All the records that follow need to be reproduced exactly. Omit the images.
==== EXTRACTED DATA
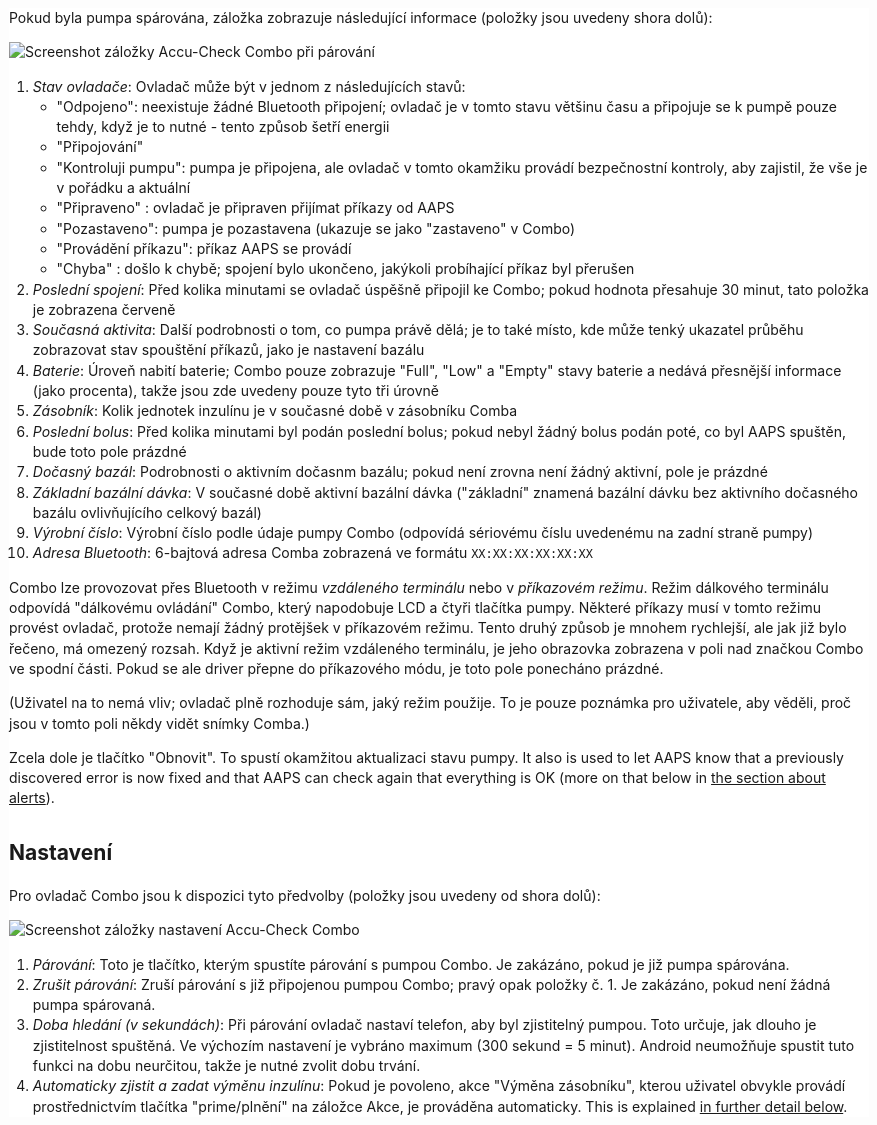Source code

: Pokud byla pumpa spárována, záložka zobrazuje následující informace (položky jsou uvedeny shora dolů):

![Screenshot záložky Accu-Check Combo při párování](../images/combo/combov2-tab-with-pairing.png)

1. _Stav ovladače_: Ovladač může být v jednom z následujících stavů:
   - "Odpojeno": neexistuje žádné Bluetooth připojení; ovladač je v tomto stavu většinu času a připojuje se k pumpě pouze tehdy, když je to nutné - tento způsob šetří energii
   - "Připojování"
   - "Kontroluji pumpu": pumpa je připojena, ale ovladač v tomto okamžiku provádí bezpečnostní kontroly, aby zajistil, že vše je v pořádku a aktuální
   - "Připraveno" : ovladač je připraven přijímat příkazy od AAPS
   - "Pozastaveno": pumpa je pozastavena (ukazuje se jako "zastaveno" v Combo)
   - "Provádění příkazu": příkaz AAPS se provádí
   - "Chyba" : došlo k chybě; spojení bylo ukončeno, jakýkoli probíhající příkaz byl přerušen
2. _Poslední spojení_: Před kolika minutami se ovladač úspěšně připojil ke Combo; pokud hodnota přesahuje 30 minut, tato položka je zobrazena červeně
3. _Současná aktivita_: Další podrobnosti o tom, co pumpa právě dělá; je to také místo, kde může tenký ukazatel průběhu zobrazovat stav spouštění příkazů, jako je nastavení bazálu
4. _Baterie_: Úroveň nabití baterie; Combo pouze zobrazuje "Full", "Low" a "Empty" stavy baterie a nedává přesnější informace (jako procenta), takže jsou zde uvedeny pouze tyto tři úrovně
5. _Zásobník_: Kolik jednotek inzulínu je v současné době v zásobníku Comba
6. _Poslední bolus_: Před kolika minutami byl podán poslední bolus; pokud nebyl žádný bolus podán poté, co byl AAPS spuštěn, bude toto pole prázdné
7. _Dočasný bazál_: Podrobnosti o aktivním dočasnm bazálu; pokud není zrovna není žádný aktivní, pole je prázdné
8. _Základní bazální dávka_: V současné době aktivní bazální dávka ("základní" znamená bazální dávku bez aktivního dočasného bazálu ovlivňujícího celkový bazál)
9. _Výrobní číslo_: Výrobní číslo podle údaje pumpy Combo (odpovídá sériovému číslu uvedenému na zadní straně pumpy)
10. _Adresa Bluetooth_: 6-bajtová adresa Comba zobrazená ve formátu `XX:XX:XX:XX:XX:XX`

Combo lze provozovat přes Bluetooth v režimu _vzdáleného terminálu_ nebo v _příkazovém režimu_. Režim dálkového terminálu odpovídá "dálkovému ovládání" Combo, který napodobuje LCD a čtyři tlačítka pumpy. Některé příkazy musí v tomto režimu provést ovladač, protože nemají žádný protějšek v příkazovém režimu. Tento druhý způsob je mnohem rychlejší, ale jak již bylo řečeno, má omezený rozsah. Když je aktivní režim vzdáleného terminálu, je jeho obrazovka zobrazena v poli nad značkou Combo ve spodní části. Pokud se ale driver přepne do příkazového módu, je toto pole ponecháno prázdné.

(Uživatel na to nemá vliv; ovladač plně rozhoduje sám, jaký režim použije. To je pouze poznámka pro uživatele, aby věděli, proč jsou v tomto poli někdy vidět snímky Comba.)

Zcela dole je tlačítko "Obnovit". To spustí okamžitou aktualizaci stavu pumpy. It also is used to let AAPS know that a previously discovered error is now fixed and that AAPS can check again that everything is OK (more on that below in [the section about alerts](#combov2-alerts)).

## Nastavení

Pro ovladač Combo jsou k dispozici tyto předvolby (položky jsou uvedeny od shora dolů):

![Screenshot záložky nastavení Accu-Check Combo](../images/combo/combov2-preferences.png)

1. _Párování_: Toto je tlačítko, kterým spustíte párování s pumpou Combo. Je zakázáno, pokud je již pumpa spárována.
2. _Zrušit párování_: Zruší párování s již připojenou pumpou Combo; pravý opak položky č. 1. Je zakázáno, pokud není žádná pumpa spárovaná.
3. _Doba hledání (v sekundách)_: Při párování ovladač nastaví telefon, aby byl zjistitelný pumpou. Toto určuje, jak dlouho je zjistitelnost spuštěná. Ve výchozím nastavení je vybráno maximum (300 sekund = 5 minut). Android neumožňuje spustit tuto funkci na dobu neurčitou, takže je nutné zvolit dobu trvání.
4. _Automaticky zjistit a zadat výměnu inzulínu_: Pokud je povoleno, akce "Výměna zásobníku", kterou uživatel obvykle provádí prostřednictvím tlačítka "prime/plnění" na záložce Akce, je prováděna automaticky. This is explained [in further detail below](#combov2-autodetections).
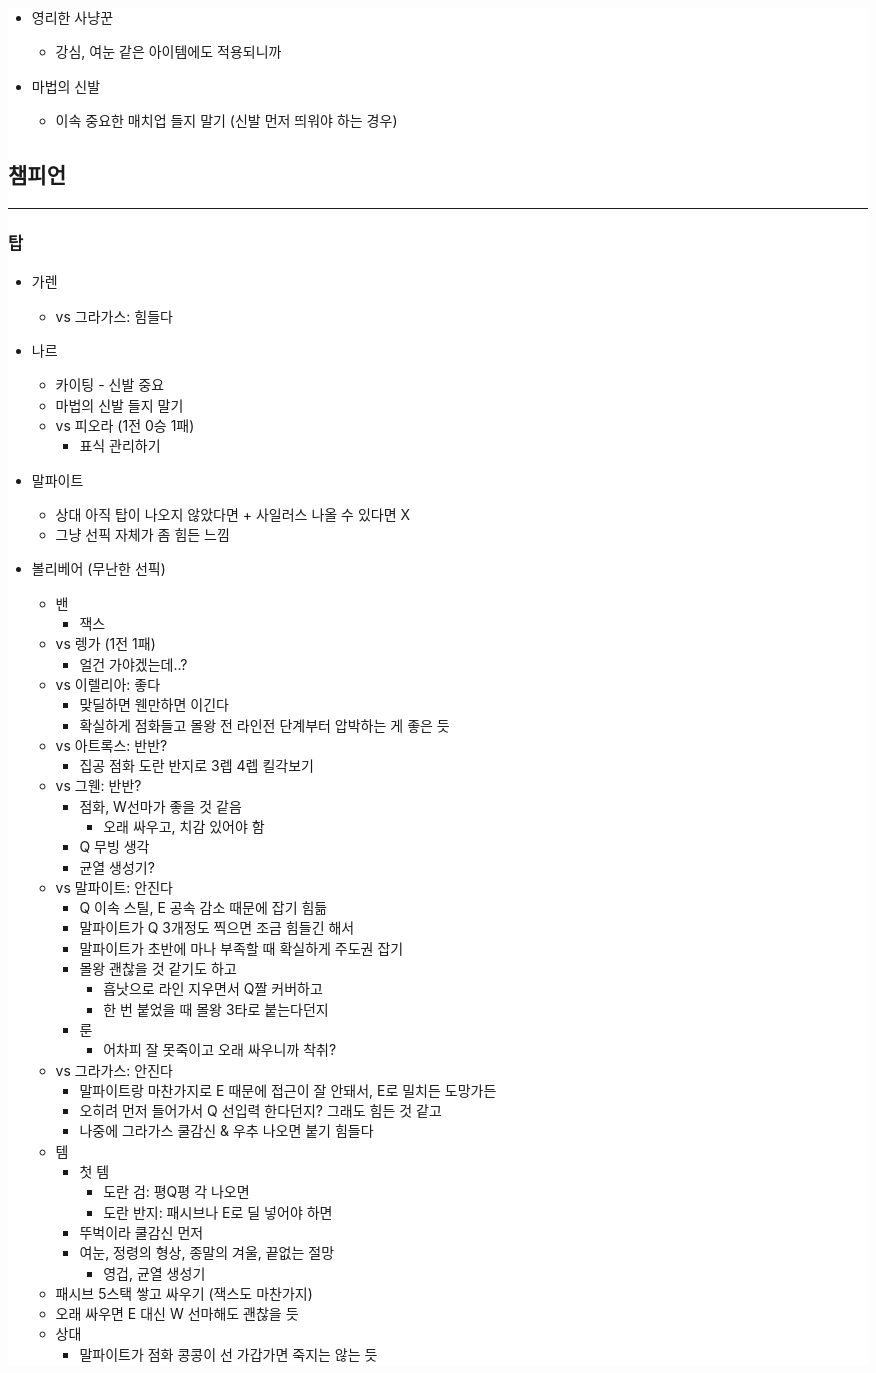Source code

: - 영리한 사냥꾼
  - 강심, 여눈 같은 아이템에도 적용되니까

- 마법의 신발
  - 이속 중요한 매치업 들지 말기 (신발 먼저 띄워야 하는 경우)

## 챔피언

---

### 탑

- 가렌
  - vs 그라가스: 힘들다

- 나르
  - 카이팅 - 신발 중요
  - 마법의 신발 들지 말기
  - vs 피오라 (1전 0승 1패)
    - 표식 관리하기

- 말파이트
  - 상대 아직 탑이 나오지 않았다면 + 사일러스 나올 수 있다면 X
  - 그냥 선픽 자체가 좀 힘든 느낌

- 볼리베어 (무난한 선픽)
  - 밴
    - 잭스
  - vs 렝가 (1전 1패)
    - 얼건 가야겠는데..?
  - vs 이렐리아: 좋다
    - 맞딜하면 웬만하면 이긴다
    - 확실하게 점화들고 몰왕 전 라인전 단계부터 압박하는 게 좋은 듯
  - vs 아트록스: 반반?
    - 집공 점화 도란 반지로 3렙 4렙 킬각보기
  - vs 그웬: 반반?
    - 점화, W선마가 좋을 것 같음
      - 오래 싸우고, 치감 있어야 함
    - Q 무빙 생각
    - 균열 생성기?
  - vs 말파이트: 안진다
    - Q 이속 스틸, E 공속 감소 때문에 잡기 힘듦
    - 말파이트가 Q 3개정도 찍으면 조금 힘들긴 해서
    - 말파이트가 초반에 마나 부족할 때 확실하게 주도권 잡기
    - 몰왕 괜찮을 것 같기도 하고
      - 흡낫으로 라인 지우면서 Q짤 커버하고
      - 한 번 붙었을 때 몰왕 3타로 붙는다던지
    - 룬
      - 어차피 잘 못죽이고 오래 싸우니까 착취?
  - vs 그라가스: 안진다
    - 말파이트랑 마찬가지로 E 때문에 접근이 잘 안돼서, E로 밀치든 도망가든
    - 오히려 먼저 들어가서 Q 선입력 한다던지? 그래도 힘든 것 같고
    - 나중에 그라가스 쿨감신 & 우추 나오면 붙기 힘들다
  - 템
    - 첫 템
      - 도란 검: 평Q평 각 나오면
      - 도란 반지: 패시브나 E로 딜 넣어야 하면
    - 뚜벅이라 쿨감신 먼저
    - 여눈, 정령의 형상, 종말의 겨울, 끝없는 절망
      - 영겁, 균열 생성기
  - 패시브 5스택 쌓고 싸우기 (잭스도 마찬가지)
  - 오래 싸우면 E 대신 W 선마해도 괜찮을 듯
  - 상대
    - 말파이트가 점화 콩콩이 선 가갑가면 죽지는 않는 듯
========
**COMPLETED EXERCISE:**
Source code

: Pokud byla pumpa spárována, záložka zobrazuje následující informace (položky jsou uvedeny shora dolů):

![Screenshot záložky Accu-Check Combo při párování](../images/combo/combov2-tab-with-pairing.png)

1. _Stav ovladače_: Ovladač může být v jednom z následujících stavů:
   - "Odpojeno": neexistuje žádné Bluetooth připojení; ovladač je v tomto stavu většinu času a připojuje se k pumpě pouze tehdy, když je to nutné - tento způsob šetří energii
   - "Připojování"
   - "Kontroluji pumpu": pumpa je připojena, ale ovladač v tomto okamžiku provádí bezpečnostní kontroly, aby zajistil, že vše je v pořádku a aktuální
   - "Připraveno" : ovladač je připraven přijímat příkazy od AAPS
   - "Pozastaveno": pumpa je pozastavena (ukazuje se jako "zastaveno" v Combo)
   - "Provádění příkazu": příkaz AAPS se provádí
   - "Chyba" : došlo k chybě; spojení bylo ukončeno, jakýkoli probíhající příkaz byl přerušen
2. _Poslední spojení_: Před kolika minutami se ovladač úspěšně připojil ke Combo; pokud hodnota přesahuje 30 minut, tato položka je zobrazena červeně
3. _Současná aktivita_: Další podrobnosti o tom, co pumpa právě dělá; je to také místo, kde může tenký ukazatel průběhu zobrazovat stav spouštění příkazů, jako je nastavení bazálu
4. _Baterie_: Úroveň nabití baterie; Combo pouze zobrazuje "Full", "Low" a "Empty" stavy baterie a nedává přesnější informace (jako procenta), takže jsou zde uvedeny pouze tyto tři úrovně
5. _Zásobník_: Kolik jednotek inzulínu je v současné době v zásobníku Comba
6. _Poslední bolus_: Před kolika minutami byl podán poslední bolus; pokud nebyl žádný bolus podán poté, co byl AAPS spuštěn, bude toto pole prázdné
7. _Dočasný bazál_: Podrobnosti o aktivním dočasnm bazálu; pokud není zrovna není žádný aktivní, pole je prázdné
8. _Základní bazální dávka_: V současné době aktivní bazální dávka ("základní" znamená bazální dávku bez aktivního dočasného bazálu ovlivňujícího celkový bazál)
9. _Výrobní číslo_: Výrobní číslo podle údaje pumpy Combo (odpovídá sériovému číslu uvedenému na zadní straně pumpy)
10. _Adresa Bluetooth_: 6-bajtová adresa Comba zobrazená ve formátu `XX:XX:XX:XX:XX:XX`

Combo lze provozovat přes Bluetooth v režimu _vzdáleného terminálu_ nebo v _příkazovém režimu_. Režim dálkového terminálu odpovídá "dálkovému ovládání" Combo, který napodobuje LCD a čtyři tlačítka pumpy. Některé příkazy musí v tomto režimu provést ovladač, protože nemají žádný protějšek v příkazovém režimu. Tento druhý způsob je mnohem rychlejší, ale jak již bylo řečeno, má omezený rozsah. Když je aktivní režim vzdáleného terminálu, je jeho obrazovka zobrazena v poli nad značkou Combo ve spodní části. Pokud se ale driver přepne do příkazového módu, je toto pole ponecháno prázdné.

(Uživatel na to nemá vliv; ovladač plně rozhoduje sám, jaký režim použije. To je pouze poznámka pro uživatele, aby věděli, proč jsou v tomto poli někdy vidět snímky Comba.)

Zcela dole je tlačítko "Obnovit". To spustí okamžitou aktualizaci stavu pumpy. It also is used to let AAPS know that a previously discovered error is now fixed and that AAPS can check again that everything is OK (more on that below in [the section about alerts](#combov2-alerts)).

## Nastavení

Pro ovladač Combo jsou k dispozici tyto předvolby (položky jsou uvedeny od shora dolů):

![Screenshot záložky nastavení Accu-Check Combo](../images/combo/combov2-preferences.png)

1. _Párování_: Toto je tlačítko, kterým spustíte párování s pumpou Combo. Je zakázáno, pokud je již pumpa spárována.
2. _Zrušit párování_: Zruší párování s již připojenou pumpou Combo; pravý opak položky č. 1. Je zakázáno, pokud není žádná pumpa spárovaná.
3. _Doba hledání (v sekundách)_: Při párování ovladač nastaví telefon, aby byl zjistitelný pumpou. Toto určuje, jak dlouho je zjistitelnost spuštěná. Ve výchozím nastavení je vybráno maximum (300 sekund = 5 minut). Android neumožňuje spustit tuto funkci na dobu neurčitou, takže je nutné zvolit dobu trvání.
4. _Automaticky zjistit a zadat výměnu inzulínu_: Pokud je povoleno, akce "Výměna zásobníku", kterou uživatel obvykle provádí prostřednictvím tlačítka "prime/plnění" na záložce Akce, je prováděna automaticky. This is explained [in further detail below](#combov2-autodetections).
Source code

: - 영리한 사냥꾼
  - 강심, 여눈 같은 아이템에도 적용되니까

- 마법의 신발
  - 이속 중요한 매치업 들지 말기 (신발 먼저 띄워야 하는 경우)

## 챔피언

---

### 탑

- 가렌
  - vs 그라가스: 힘들다

- 나르
  - 카이팅 - 신발 중요
  - 마법의 신발 들지 말기
  - vs 피오라 (1전 0승 1패)
    - 표식 관리하기

- 말파이트
  - 상대 아직 탑이 나오지 않았다면 + 사일러스 나올 수 있다면 X
  - 그냥 선픽 자체가 좀 힘든 느낌

- 볼리베어 (무난한 선픽)
  - 밴
    - 잭스
  - vs 렝가 (1전 1패)
    - 얼건 가야겠는데..?
  - vs 이렐리아: 좋다
    - 맞딜하면 웬만하면 이긴다
    - 확실하게 점화들고 몰왕 전 라인전 단계부터 압박하는 게 좋은 듯
  - vs 아트록스: 반반?
    - 집공 점화 도란 반지로 3렙 4렙 킬각보기
  - vs 그웬: 반반?
    - 점화, W선마가 좋을 것 같음
      - 오래 싸우고, 치감 있어야 함
    - Q 무빙 생각
    - 균열 생성기?
  - vs 말파이트: 안진다
    - Q 이속 스틸, E 공속 감소 때문에 잡기 힘듦
    - 말파이트가 Q 3개정도 찍으면 조금 힘들긴 해서
    - 말파이트가 초반에 마나 부족할 때 확실하게 주도권 잡기
    - 몰왕 괜찮을 것 같기도 하고
      - 흡낫으로 라인 지우면서 Q짤 커버하고
      - 한 번 붙었을 때 몰왕 3타로 붙는다던지
    - 룬
      - 어차피 잘 못죽이고 오래 싸우니까 착취?
  - vs 그라가스: 안진다
    - 말파이트랑 마찬가지로 E 때문에 접근이 잘 안돼서, E로 밀치든 도망가든
    - 오히려 먼저 들어가서 Q 선입력 한다던지? 그래도 힘든 것 같고
    - 나중에 그라가스 쿨감신 & 우추 나오면 붙기 힘들다
  - 템
    - 첫 템
      - 도란 검: 평Q평 각 나오면
      - 도란 반지: 패시브나 E로 딜 넣어야 하면
    - 뚜벅이라 쿨감신 먼저
    - 여눈, 정령의 형상, 종말의 겨울, 끝없는 절망
      - 영겁, 균열 생성기
  - 패시브 5스택 쌓고 싸우기 (잭스도 마찬가지)
  - 오래 싸우면 E 대신 W 선마해도 괜찮을 듯
  - 상대
    - 말파이트가 점화 콩콩이 선 가갑가면 죽지는 않는 듯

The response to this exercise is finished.